South Korea’s central bank froze its key interest rate at a record low of 1.5 percent Thursday as it apparently kept its wait-and-see stance to digest the effect of a looser monetary policy and stimulus measures amid rising market volatility.
The widely expected move by the Bank of Korea marked the second consecutive rate freeze following a quarter-point cut in June. The BOK has conducted four rate cuts in the past 12 months, trimming a full percentage point off the base rate.
(Yonhap) |
“(The Monetary Policy Committee) decided to leave the key rate at the current level, given budding signs of an economic recovery and increased market volatility,” BOK Gov. Lee Ju-yeol said in a press conference. “The decision was unanimous.”
The economy is expected to gradually recover on the back of expansionary policies and the end of the Middle East Respiratory Syndrome outbreak, the top central banker said.
But the volatility of the financial market has sharply increased amid expectations of a U.S. rate hike and China’s currency devaluation, with household debt also growing, Lee said.
The June rate cut was aimed at fending off the economic fallout from the MERS outbreak.

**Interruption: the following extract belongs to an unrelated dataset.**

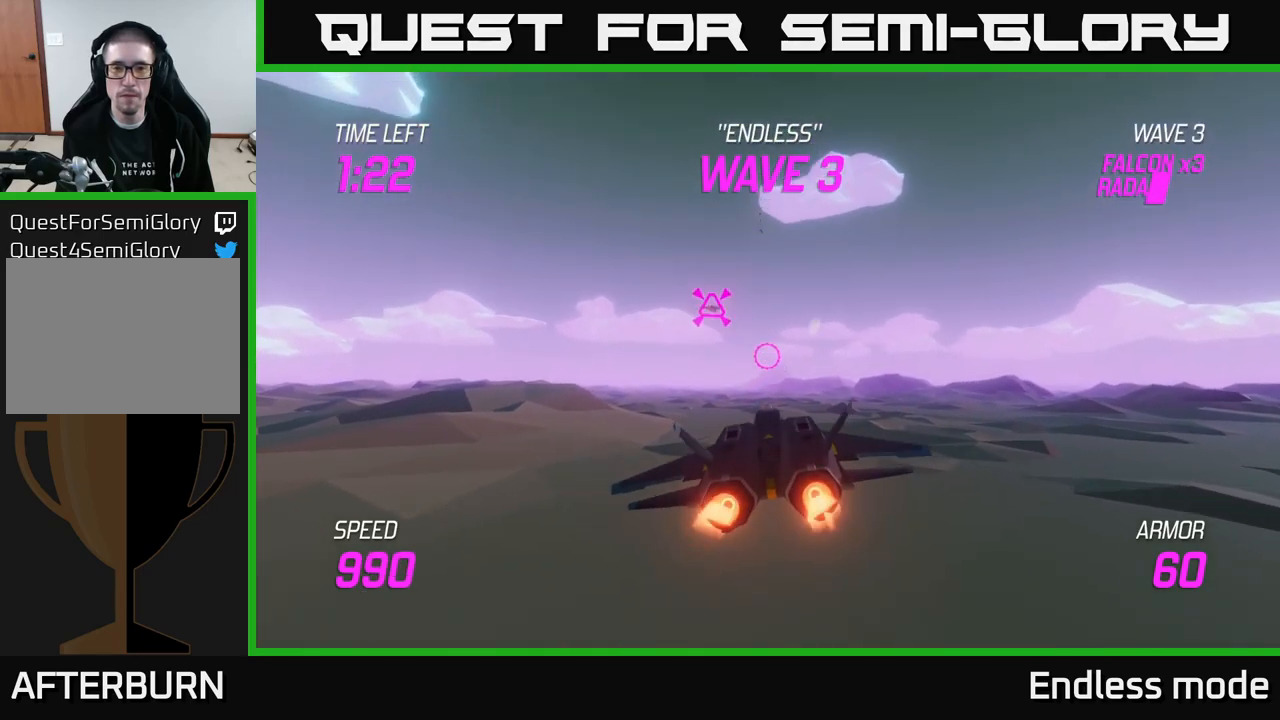
{"buttons": [], "left_stick": "center", "right_stick": "center", "events": [[83, "R2", "down"], [100, "left_stick", "center"], [183, "R2", "up"], [217, "left_stick", "down"], [417, "left_stick", "center"]]}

The respiratory disease hampered consumption, prompting the central bank to lower its annual growth forecast to 2.8 percent from 3 percent.
Shortly after the rate-setting meeting, the committee said there are signs improvements in consumption and the economic unit’s confidence after the government declared a de facto end to the MERS outbreak that has claimed 36 lives and sickened 186 people.
The MERS scare has also dampened consumer spending, dealing a blow to the already sputtering economy. In order to breathe life into consumer spending and the economy, the government has come up with an 11.53 trillion-won ($9.8 billion) extra budget.
“Exports have continued their trend of decline, but consumption and the sentiments of economic agents appear to have improved,” the policy committee said, noting the government announcement last month that declared the de facto end of the illness.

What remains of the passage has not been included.